Franciscan Letter from Santa Fe

In 1610, Juan de Escalona, a Franciscan friar in the new settlement of Santa Fe, wrote to the Spanish Viceroy in Mexico City about the abuses of the governor of Santa Fe, Don Juan de Onate.


The first and foremost difficulty, from which have sprung all the evils and the ruin of this land, is the fact that this conquest was entrusted to a man of such limited resources as Don Juan de Onate. The result was that soon after he entered the land, his people began to perpetrate many offenses against the natives and to plunder their pueblos of the corn they had gathered for their own sustenance; here corn is God, for they have nothing else with which to support themselves. Because of this situation and because the Spaniards asked the natives for blankets as tribute, even before teaching them the meaning of God, the Indians began to get restless, abandon their pueblos, and take to the mountains.

The governor did not want to sow a community plot to feed his people, although we friars urged him to do so, and the Indians agreed to it so that they would not be deprived of their food. This effort was all of no avail, and now the Indians have to provide everything. As a result, all the corn they had saved for years has been consumed, and not a kernel is left over for them. The whole land has thus been reduced to such need that the Indians drop dead from starvation wherever they live; and they eat dirt and charcoal ground up with some seeds and a little corn in order to sustain life. Any Spaniard who gets his fill of tortillas here feels as if he has obtained a grant of nobility. Your lordship must not believe that the Indians will part willingly with their corn, or the blankets with which they cover themselves; on the contrary, this extortion is done by threats and force of arms, the soldiers burning some of the houses and killing the Indians. . . .

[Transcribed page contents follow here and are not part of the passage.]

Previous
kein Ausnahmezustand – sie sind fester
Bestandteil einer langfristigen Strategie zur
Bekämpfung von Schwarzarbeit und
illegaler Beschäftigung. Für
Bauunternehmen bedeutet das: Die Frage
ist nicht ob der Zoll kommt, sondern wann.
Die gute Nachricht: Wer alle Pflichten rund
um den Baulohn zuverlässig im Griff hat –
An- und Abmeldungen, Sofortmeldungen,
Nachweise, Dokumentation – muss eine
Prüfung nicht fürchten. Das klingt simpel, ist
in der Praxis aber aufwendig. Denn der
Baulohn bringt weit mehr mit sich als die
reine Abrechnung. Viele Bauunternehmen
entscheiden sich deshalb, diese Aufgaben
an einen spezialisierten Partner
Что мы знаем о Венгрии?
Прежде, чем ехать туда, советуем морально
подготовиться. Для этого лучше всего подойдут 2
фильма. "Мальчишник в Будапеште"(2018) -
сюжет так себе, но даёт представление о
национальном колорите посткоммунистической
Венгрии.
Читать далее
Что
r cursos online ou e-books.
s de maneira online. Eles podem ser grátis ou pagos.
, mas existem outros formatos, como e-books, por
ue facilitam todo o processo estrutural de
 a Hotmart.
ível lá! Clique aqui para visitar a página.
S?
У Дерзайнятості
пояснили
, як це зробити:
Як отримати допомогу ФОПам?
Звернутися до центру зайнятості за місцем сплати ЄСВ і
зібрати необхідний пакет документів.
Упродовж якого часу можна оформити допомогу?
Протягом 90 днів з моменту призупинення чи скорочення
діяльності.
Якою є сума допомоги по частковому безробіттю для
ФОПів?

I have told all this to make it clear that the governor does not have the resources to carry out the discovery of these lands. I do not hesitate to say that his majesty could have discovered this land with fifty well‑armed Christian men, giving them the necessary things for this purpose, and that what these fifty men might discover could be placed under the royal crown and the conquest effected in a Christian manner without outraging or killing these poor Indians, who think that we are all evil and that the king who sent us here is ineffective and a tyrant. By so doing we would satisfy the wishes of our mother church, which, not without long consideration and forethought and illuminated by the Holy Spirit, entrusted these conquests and the conversions of souls to the kings of Castile, our lords, acknowledging in them the means, Christianity, and holiness for an undertaking as heroic as is that of winning souls for God.

Because of these matters (and others that I am not telling), we cannot preach the gospel now, for it is despised by these people on account of our great offenses and the harm we have done them.

[From G.P. Hammond and Agapito Rey, Don Juan de Onate, Colonizer of New Mexico, 1595-1628. Part II (Albuquerque: University of New Mexico Press, 1953), 692-95.]